I'm still puzzled by the fact, that Google puts a method in the Android API that sometimes works and sometimes not; namely Fragment.getActivity(). I know, I can check if the result is null and there is also the isAdded() method. However, how should I proceed when these checks have a negative result? When I've come this far, there is a reason I want to access the Activity, like accessing Resources or Preferences or do one of the zillion things that require a Context in Android.
I could simply not do whatever I was about to do. However, I think it would be a poor user experience, if my App sometimes executes the action the user selected and sometimes not. In fact, I think letting my App just crash wouldn't be much worse.
Or I could tell the user about the detached activity and that he should try again later. But wait, Toast requires a Context, so I can't even do that.
Or should I just wait for the Activity to be reattached like this?

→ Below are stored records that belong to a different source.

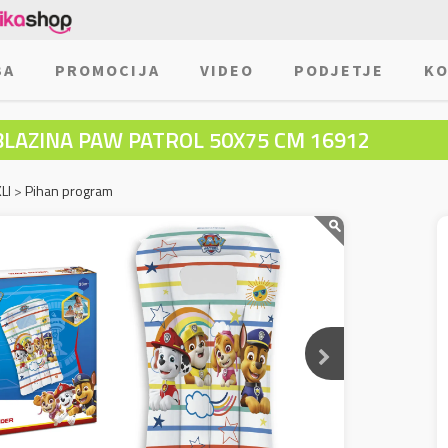
BA
PROMOCIJA
VIDEO
PODJETJE
KO
BLAZINA PAW PATROL 50X75 CM 16912
LI
>
Pihan program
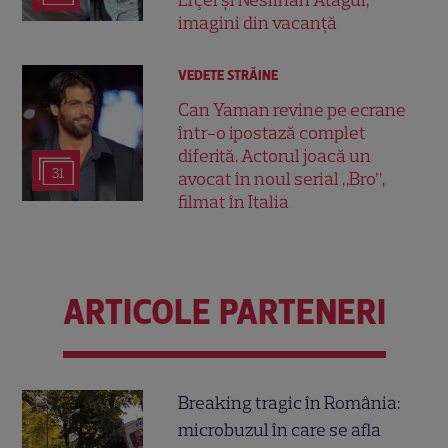
imagini din vacanță
VEDETE STRĂINE
Can Yaman revine pe ecrane
într-o ipostază complet
diferită. Actorul joacă un
31
avocat în noul serial „Bro”,
filmat în Italia
ARTICOLE PARTENERI
Breaking tragic în România:
microbuzul în care se afla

Activity activity = getActivity();
while (activity == null) {
    Thread.sleep(10);
    activity = getActivity();
}
(I'm not seriously suggesting this, I merely want to illustrate how desperate I am)
Maybe I'm thinking about this all wrong. Maybe I'm trying to do things the wrong way. Maybe there is a school of thought about how to use Fragments that I haven't heard of. However, if I should avoid to access the Activity in a Fragment, why is the getActivity() method there in the first place?
The particular problem I'm struggling with right now is that in a PreferenceFragment in an OnSharedPreferenceChangeListener I want to give the user a Toast message:
Toast.makeText(getActivity(), message, Toast.LENGTH_SHORT).show();
That works most of the time, but it sometimes crashes because getActivity() returned null.